(Provided records)

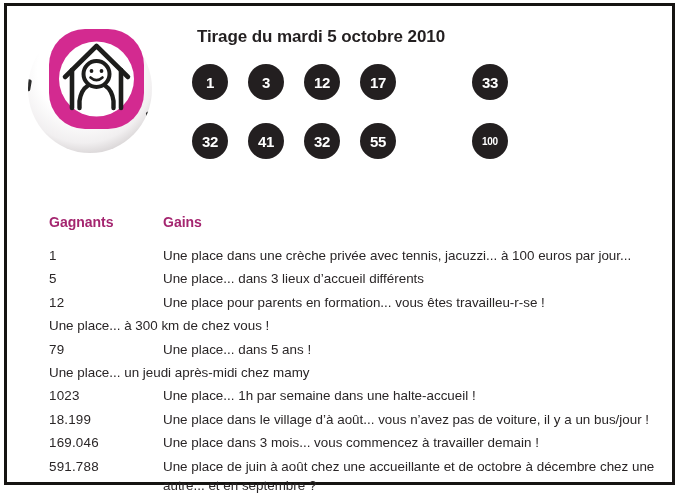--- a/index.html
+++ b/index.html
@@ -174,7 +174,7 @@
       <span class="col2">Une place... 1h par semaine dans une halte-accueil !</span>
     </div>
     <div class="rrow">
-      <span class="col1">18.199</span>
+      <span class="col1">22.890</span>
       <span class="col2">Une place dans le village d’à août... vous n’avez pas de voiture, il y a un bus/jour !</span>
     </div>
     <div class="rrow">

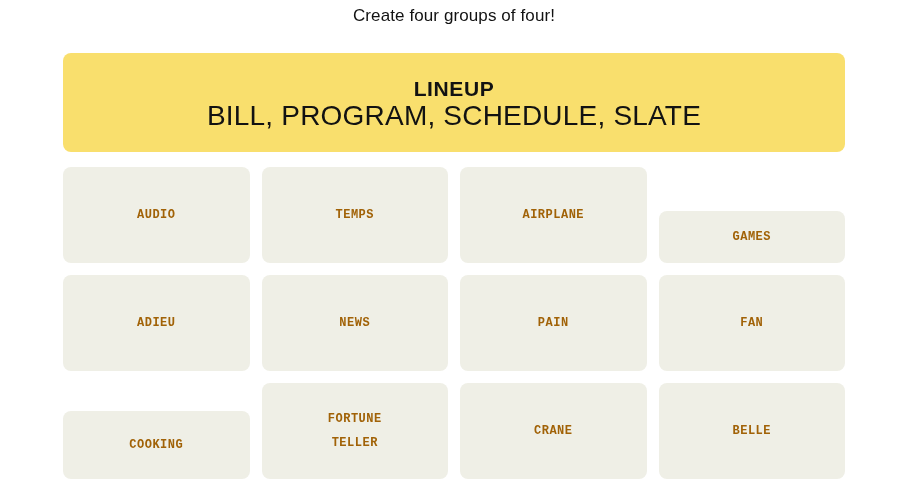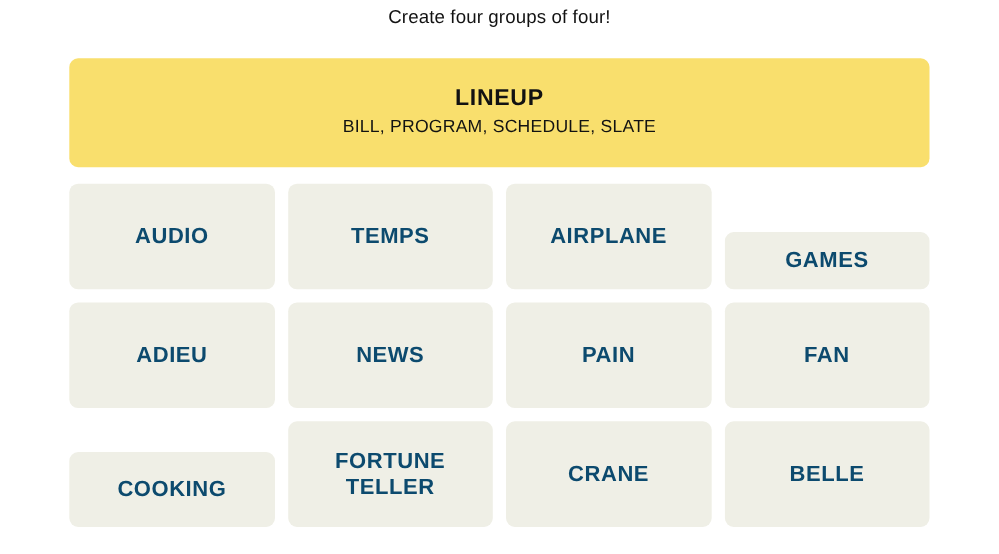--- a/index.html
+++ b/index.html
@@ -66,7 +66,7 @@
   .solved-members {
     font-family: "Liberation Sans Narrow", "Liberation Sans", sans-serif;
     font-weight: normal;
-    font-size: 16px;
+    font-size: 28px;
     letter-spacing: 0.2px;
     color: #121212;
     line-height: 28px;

(End Provided records)

Please return each line of the listing above that contains "span".

#### [Solution below]
       <span class="col2">Une place... 1h par semaine dans une halte-accueil !</span>
-      <span class="col1">18.199</span>
+      <span class="col1">22.890</span>
       <span class="col2">Une place dans le village d’à août... vous n’avez pas de voiture, il y a un bus/jour !</span>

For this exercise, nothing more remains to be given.